- Born: December 26, 1923 Kobe, Hyōgo, Japan
- Died: December 10, 2007
- Education: Nagoya University School of Medicine (M.D., Ph.D.)
- Scientific career
- Fields: Endocrinology Physiology Biochemistry

= Akira Arimura =

Japanese academic

Akira Arimura (有村 章, Arimura Akira) was a Japanese-American professor of medicine at Tulane University, and the founding Director of the university's Hébert Research Center, working on neuroendocrinology and biochemistry research. He died in 2007 of multiple myeloma. His books have been collected by libraries worldwide.

==Career==
Akira Arimura received his M.D. and Ph.D. in medicine in 1951 and in 1957, respectively, from the Nagoya University School of Medicine, completing his degrees despite a severe bout of pulmonary tuberculosis.
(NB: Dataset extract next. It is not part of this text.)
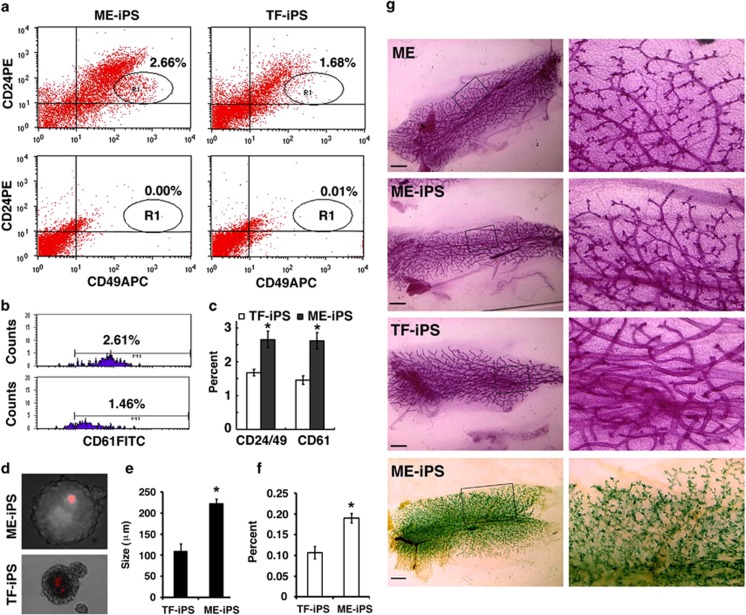
Analysis of mammary precursor cells and mammary gland formation. (a–c) FACS analysis using CD24-PE, CD49-APC, and CD61-FITC together. The percentages of CD24MedCD49High cells in region 1 (R1) (a and c) and CD24MedCD49HighCD61+ cells (b) are shown. Isotype controls for CD24MedCD49High cells are shown in the lower part of panel a. *P<0.05. The profiles from one pair of iPSCs are shown in panels a and b, and the percentages are from the average of five pairs of iPSCs that differed significantly, as indicated in panel c. (d–f) Morphology (d), size (e), and percentage (f) of mammospheres of iPSCs in vitro. *P<0.05. (g) Morphological features of the mammary glands produced in fat pads of nude mice. The boxed areas are enlarged (right). The gland stained by X-gal was formed by the injection of D-ME-iPSCs (derived from Rasa-26 mice). The formation of mammary glands by the injection of D-TF-iPSCs cells was also confirmed using X-gal staining (data not shown). The cleared portion of each mammary fat pad, which contains a lymph node, was stained for whole-mount imaging to confirm that the surgery was successful. The recipient mice were killed 6–8 weeks after implantation, and no tumors were observed in any recipient (n>60). Bars, 1 mm. More than five pairs of independently derived ME-iPSCs and TF-iPSCs were analyzed and similar results were obtained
Under Professor Shinji Ito, Arimura began his groundbreaking endocrinology dissertation on posterior pituitary hormones, ultimately getting published in Nature (Itoh and Arimura 1954) and attracting global attention. After moving to the United States, he became a Professor in the Department of Medicine in 1970 at Tulane University, and established his own laboratory in 1982. To further scientific relations between the US and Japan, Arimura formed a co-op between the two countries, called the US-Japan Cooperative Biomedical Research Laboratories at Tulane, continuing his research on PACAP and standing as the director of the program to his death.

==Education==
Arimura graduated from the Zoshikan Academy of the Seventh Higher School and entered the Nagoya University School of Medicine in 1943. Once he graduated and completed an internship at the Nagoya University Hospital in 1956, he was given a Fulbright Fellowship, and he traveled to the United States to continue his research at the Yale University School of Medicine, where Arimura got to know Dr. Andrew V. Schally, and at Tulane University in 1958. Arimura returned to Japan to assist his old professor Ito at the Hokkaido University School of Medicine in 1961, and then moved back to the US to work with Dr. Schally, successfully beating the Schally lab's research competitor, Dr. Roger Guillemin's lab, in the race to purify and characterize the luteinizing-hormone releasing hormone.